Alejandro Dubrovsky (
Mon, 21 Dec 1998 05:22:51 +1000 (GMT+1000)

Sorry about the delay but i don't usually have much time for posting so if my response isn't a one-liner, it takes too long for a net discussion.

On Fri, 11 Dec 1998, Dan Fabulich wrote:

[lots left out]
> And now, to reuse an old post of mine:
> ---
> As a result of this decreased long term growth, the welfare of the poor
> might look something like this:
> Welfare is good for the poor in the short run, it is bad for everyone in
> the long run. Abandoning welfare is quite bad for the poor in the short
> run, but good for everyone in the long run.
> ------
So, assuming your analysis is correct, would it be better to wait for a while until that short run drop becomes non-critical (ie when the poor would be able to survive the drop)? would that short run be shorter than whatever time is left till MNT comes along? would that same analysis above hold after MNT? (BTW, this are all semirhetorical questions, i don't expect anyone to know how long till MNT or how short that short run is)

> >>2) Suppose Alice and Bob are in a two-person communist society.
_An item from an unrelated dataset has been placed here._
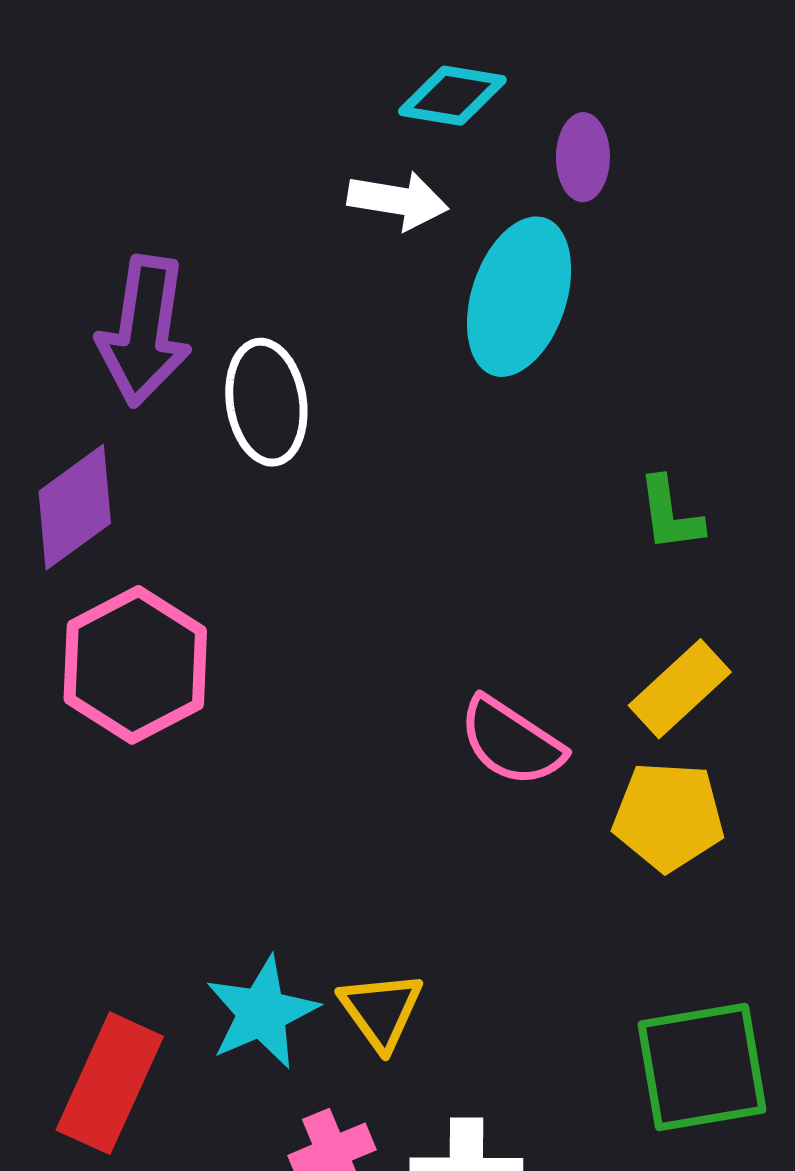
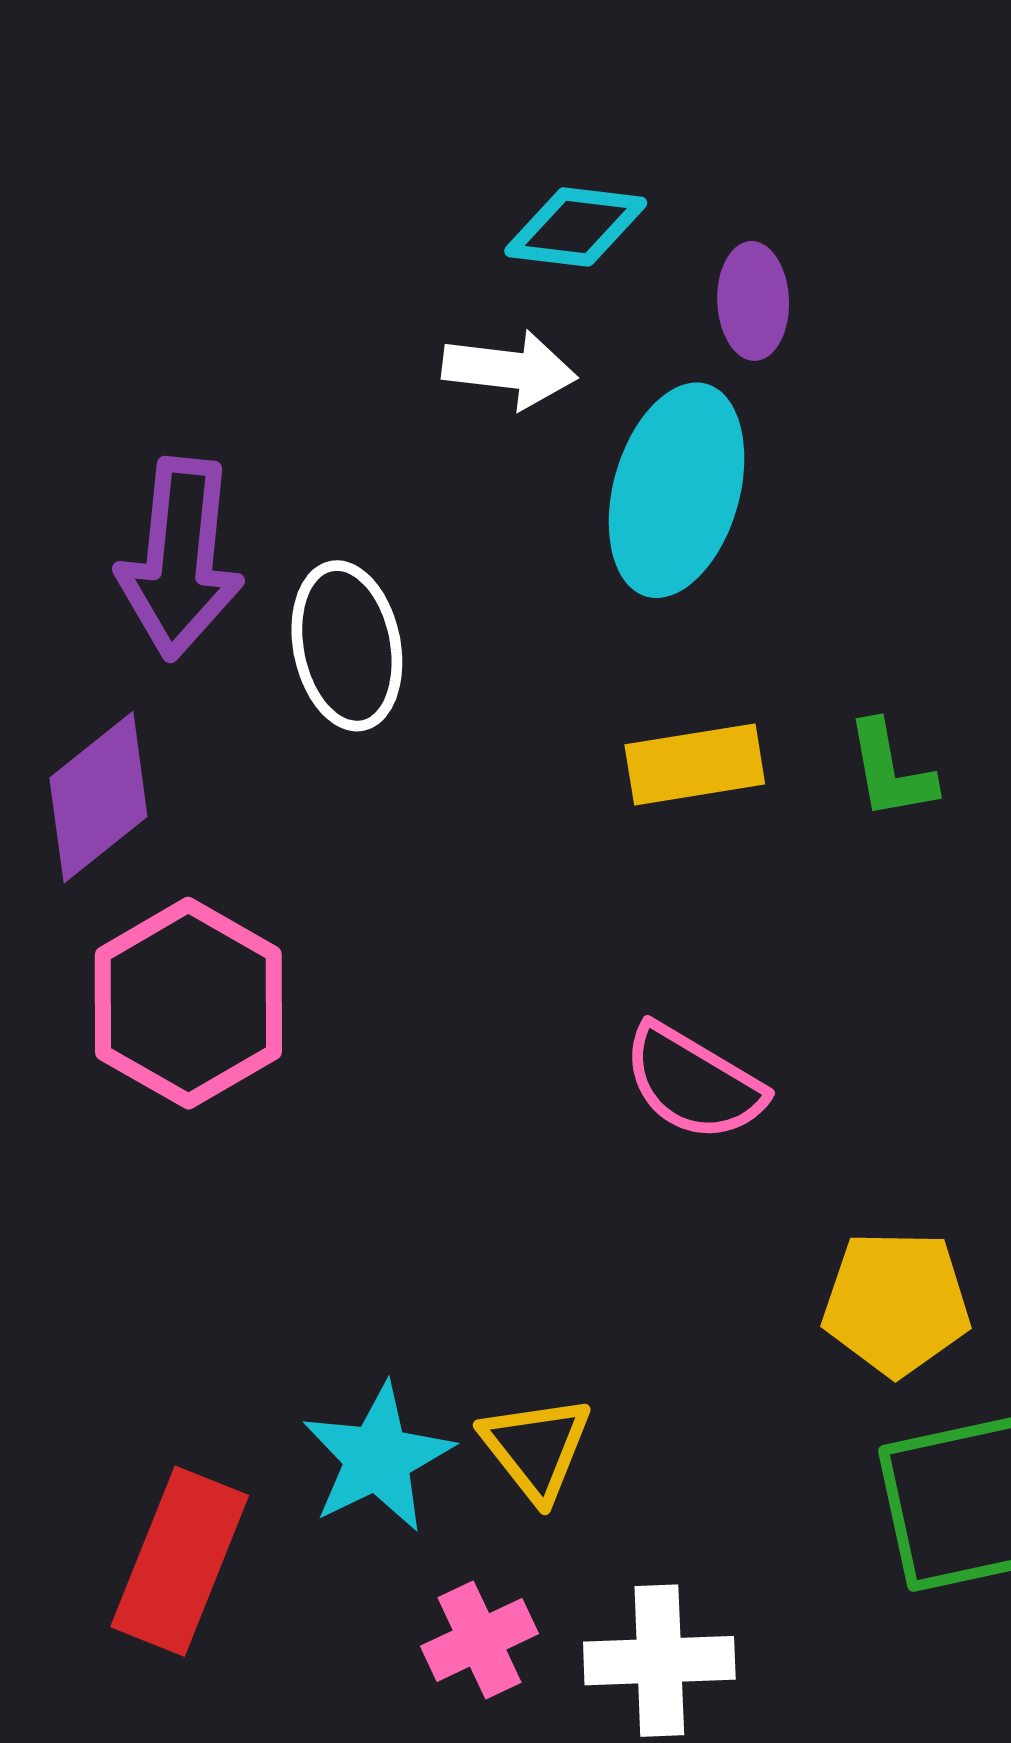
yellow rectangle: (680, 689) -> (695, 764), moved, turned 36
yellow pentagon: (668, 816) -> (896, 1303), moved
Let us
> >>also suppose that Bob is greedy. Bob notices that Alice is making various
> >>goods. Can Bob use all of the goods Alice is making? Or should his access
> >>to the goods be restricted in some way?

> The above question was pointed towards Mr. Dubrovsky, as well as anyone
> else who thinks communism works without property rights.
I don't really see much of a problem with the above, depending on the specifics of the word 'use' ('have access to', 'terminally consume'). I also don't see it as a realistic possibility for a society. A third point is in your question of restricting B's access, who is meant to be the restrictor?

<personal stance clarification>
BTW, i don't really think communism could work in big groups pre-MNT time, but then i don't think anything can really work very well pre-MNT time because there isn't enough spare wealth around to keep the bottom from falling into the necessity band where decisions are not made on rational calculations of market theory but on the fact that the human machine stops functioning if energy containing substances aren't pumped in on a regular basis. Also, i don't see (pre-MNT) Anarcho-capitalism as anything but utopic for reasons i don't have time to expand on right now but summarise to 'what's the difference between a PPA and a government other than PPAs magically behave in nicer ways?'
</personal stance clarification>

A small counter-example anyway:
Suppose A and B live in a two person free-market society. A owns the land and charges B everything that B might produce for the right to live on that land. Should the sacredness of A's right to control the land be respected in this case? What if A charges more than anything that B could possibly produce?